**WORK TO COMPLETE**
Repeat the records below exactly, leaving out any pictures.
++++ GIVEN DATA
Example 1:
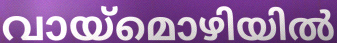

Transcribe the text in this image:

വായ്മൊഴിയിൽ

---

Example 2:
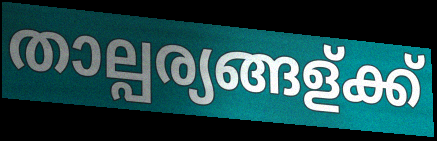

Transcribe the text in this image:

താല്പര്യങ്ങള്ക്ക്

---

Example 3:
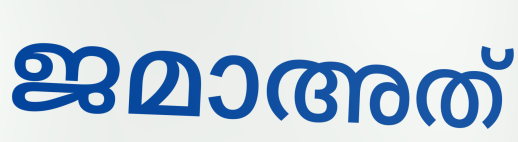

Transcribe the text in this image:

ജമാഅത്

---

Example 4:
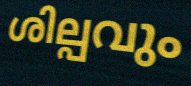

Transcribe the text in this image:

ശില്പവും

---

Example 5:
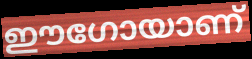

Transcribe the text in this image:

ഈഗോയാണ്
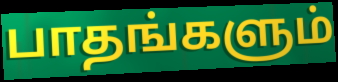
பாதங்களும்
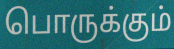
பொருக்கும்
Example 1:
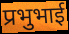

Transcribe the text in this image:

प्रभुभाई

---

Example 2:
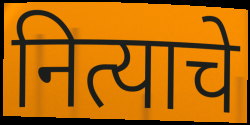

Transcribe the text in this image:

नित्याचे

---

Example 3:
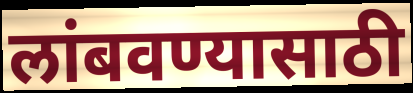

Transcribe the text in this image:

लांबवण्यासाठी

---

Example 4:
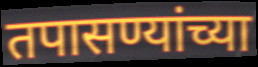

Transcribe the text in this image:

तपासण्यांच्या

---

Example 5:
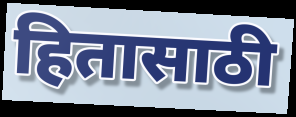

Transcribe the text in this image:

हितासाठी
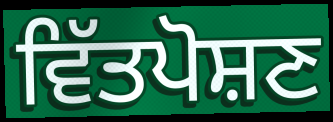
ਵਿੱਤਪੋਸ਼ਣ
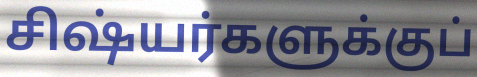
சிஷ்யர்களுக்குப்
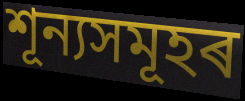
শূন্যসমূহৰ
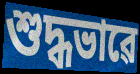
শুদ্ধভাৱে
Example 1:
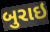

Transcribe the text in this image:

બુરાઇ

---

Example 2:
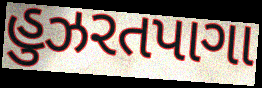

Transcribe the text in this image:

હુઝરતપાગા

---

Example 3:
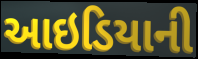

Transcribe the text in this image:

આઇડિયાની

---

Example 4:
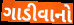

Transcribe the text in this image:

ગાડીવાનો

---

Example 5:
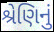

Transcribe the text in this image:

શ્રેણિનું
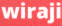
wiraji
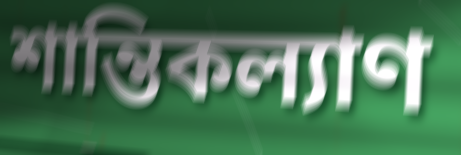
++++++++
**YOUR RESPONSE**
Example 1:

Transcribe the text in this image:

വായ്മൊഴിയിൽ

---

Example 2:

Transcribe the text in this image:

താല്പര്യങ്ങള്ക്ക്

---

Example 3:

Transcribe the text in this image:

ജമാഅത്

---

Example 4:

Transcribe the text in this image:

ശില്പവും

---

Example 5:

Transcribe the text in this image:

ഈഗോയാണ്
பாதங்களும்
பொருக்கும்
Example 1:

Transcribe the text in this image:

प्रभुभाई

---

Example 2:

Transcribe the text in this image:

नित्याचे

---

Example 3:

Transcribe the text in this image:

लांबवण्यासाठी

---

Example 4:

Transcribe the text in this image:

तपासण्यांच्या

---

Example 5:

Transcribe the text in this image:

हितासाठी
ਵਿੱਤਪੋਸ਼ਣ
சிஷ்யர்களுக்குப்
শূন্যসমূহৰ
শুদ্ধভাৱে
Example 1:

Transcribe the text in this image:

બુરાઇ

---

Example 2:

Transcribe the text in this image:

હુઝરતપાગા

---

Example 3:

Transcribe the text in this image:

આઇડિયાની

---

Example 4:

Transcribe the text in this image:

ગાડીવાનો

---

Example 5:

Transcribe the text in this image:

શ્રેણિનું
wiraji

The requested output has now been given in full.